The trustee acts as a neutral third party until the mortgage loan is paid off. Once the deed of trust is satisfied, the trustee uses a deed of reconveyance to transfer title to the homeowner.
Zoning laws are legal encumbrances that limit the use of a property and control whether a property can be used for commercial, residential, industrial or other purposes.
You may even encounter additional limitations within each zoning category. For example, you may not be allowed to tear down a house and replace it with an apartment building, even though both houses and apartment buildings are types of residential properties.
Almost every property will have limits on the types of buildings you’re allowed to build on it.
A lien is a legal claim against a property. In most cases, property liens must be satisfied (which usually means paying them off) to sell a home.
- Voluntary lien: Some liens are liens you voluntarily accept, like a mortgage, a home equity loan or a home equity line of credit (HELOC). If you take on a voluntary lien, you’ll need to pay it off to sell your home.
- Mechanic’s lien: This is a lien filed by contractors or subcontractors who haven’t been paid for their work on your property. To remove the lien, you’ve got to pay the lien. You can also opt to dispute the lien in court.
- Tax lien/property tax lien: Unpaid taxes (local, state or federal) can result in liens. And, you guessed it, to remove the lien, you must pay your outstanding taxes.
- Lis pendens: Lis pendens, which means “suit pending,” is a public notice that a lawsuit is pending on a property. Once the case is settled, the claim will either be dropped or you’ll pay any judgments.
Having liens filed on your property can be stressful, but they can be removed. In some cases, you might want to consider speaking with an attorney before making any payments.
If you worked with a general contractor who didn’t pay their subcontractors, even if you paid the general contractor, the subcontractors can put a mechanic’s lien on your home.
An easement is an encumbrance that gives a party the right to use some or all of your property for a specific reason.
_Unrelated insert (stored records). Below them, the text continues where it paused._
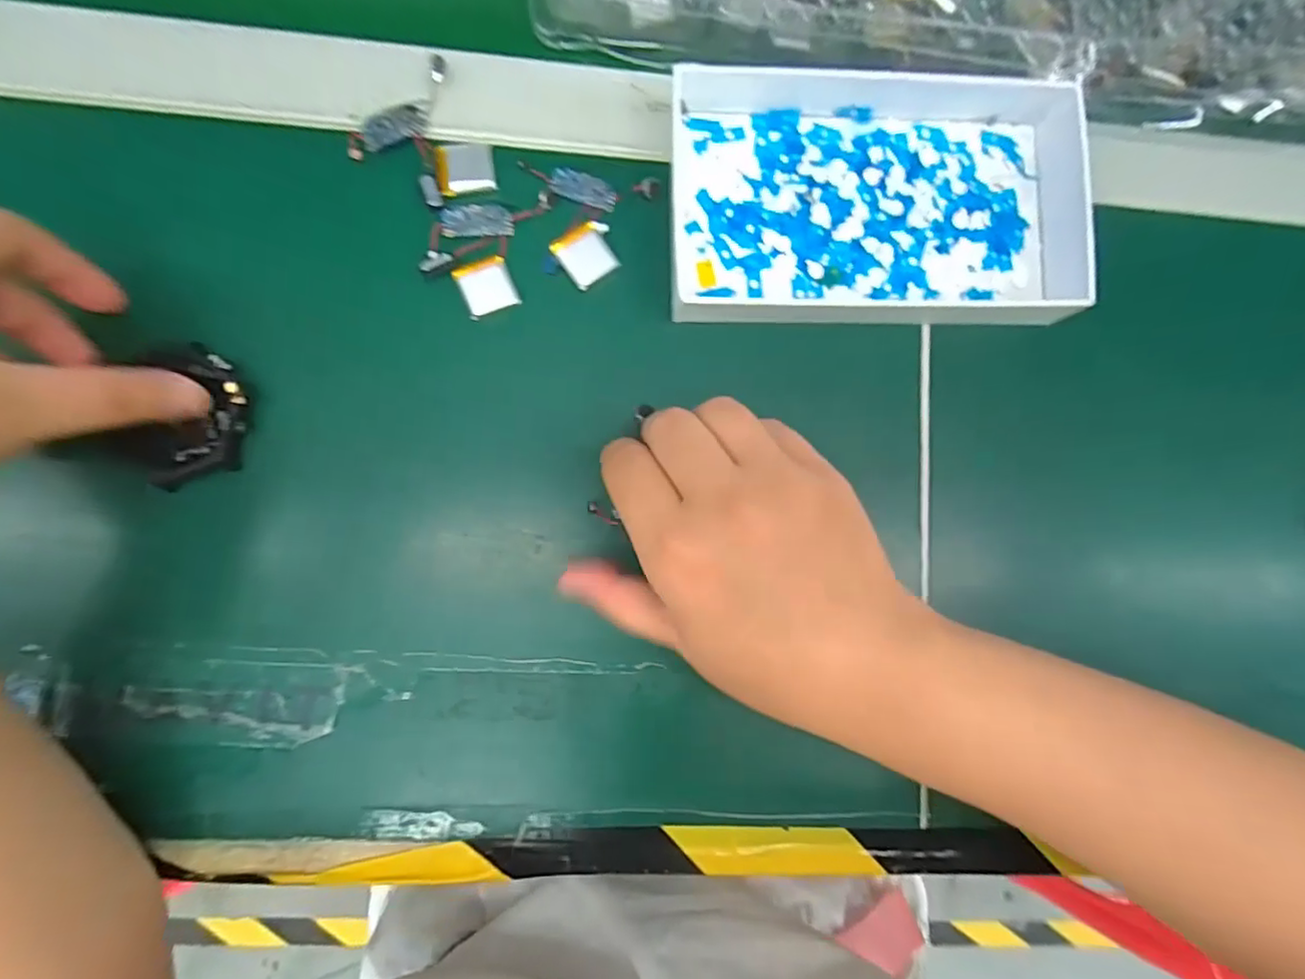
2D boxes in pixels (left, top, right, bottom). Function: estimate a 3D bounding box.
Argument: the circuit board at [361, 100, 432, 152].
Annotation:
[{"bbox_3d":[-0.108,-0.156,0.255,0.032,0.004,0.013,-27,87,-7],"label":"circuit board"}]

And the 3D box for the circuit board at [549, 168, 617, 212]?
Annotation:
[{"bbox_3d":[-0.030,-0.131,0.262,0.029,0.004,0.013,21,83,-3],"label":"circuit board"}]

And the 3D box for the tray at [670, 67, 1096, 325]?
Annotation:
[{"bbox_3d":[0.098,-0.129,0.261,0.177,0.028,0.106,0,84,-5],"label":"tray"}]

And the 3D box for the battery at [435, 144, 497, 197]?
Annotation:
[{"bbox_3d":[-0.080,-0.137,0.256,0.023,0.004,0.022,-8,85,-6],"label":"battery"}]

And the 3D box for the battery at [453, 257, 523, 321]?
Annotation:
[{"bbox_3d":[-0.070,-0.085,0.251,0.022,0.004,0.022,-24,87,-7],"label":"battery"}]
For example, your next-door neighbor might need to use part of your driveway to access their property. An easement would give them that right.
You can use several strategies to remove an easement, including coming to an agreement with the other party, allowing an easement to expire or challenging an easement in court.
In real estate, an encroachment occurs when one party builds or extends their property onto a neighboring property they don’t own.
FYI: The most common type of encroachment is overgrown plants.
Encroachments are typically noted during property surveys or inspections. In many cases, the encroachment is something that can be physically removed with the consent of both parties. But if no one’s budging, you may need to take your dispute to court.
A lease allows someone to use someone else’s property for an agreed amount of time. Let’s say your property has a carriage house or detached apartment. You can lease your extra space to a tenant.
Even if you sell your property, the tenant often continues to possess the right to live there until their lease expires. This is why a lease is broadly categorized as an encumbrance.
A restrictive covenant is a clause that restricts how you use a property – and restrictions will vary. Some covenants restrict unconventional uses of land, like raising goats in a residential area.
Restrictive covenants typically have an expiration date, but they can be challenged in court.
Don’t Let Encumbrances Get In Your Way
Encumbrances aren’t uncommon, but depending on which ones they are, they might be too much for you to deal with. If an encumbrance cramps your lifestyle or your future financial goals, always remember that you have the option to walk away from a deal and find one that meets your needs.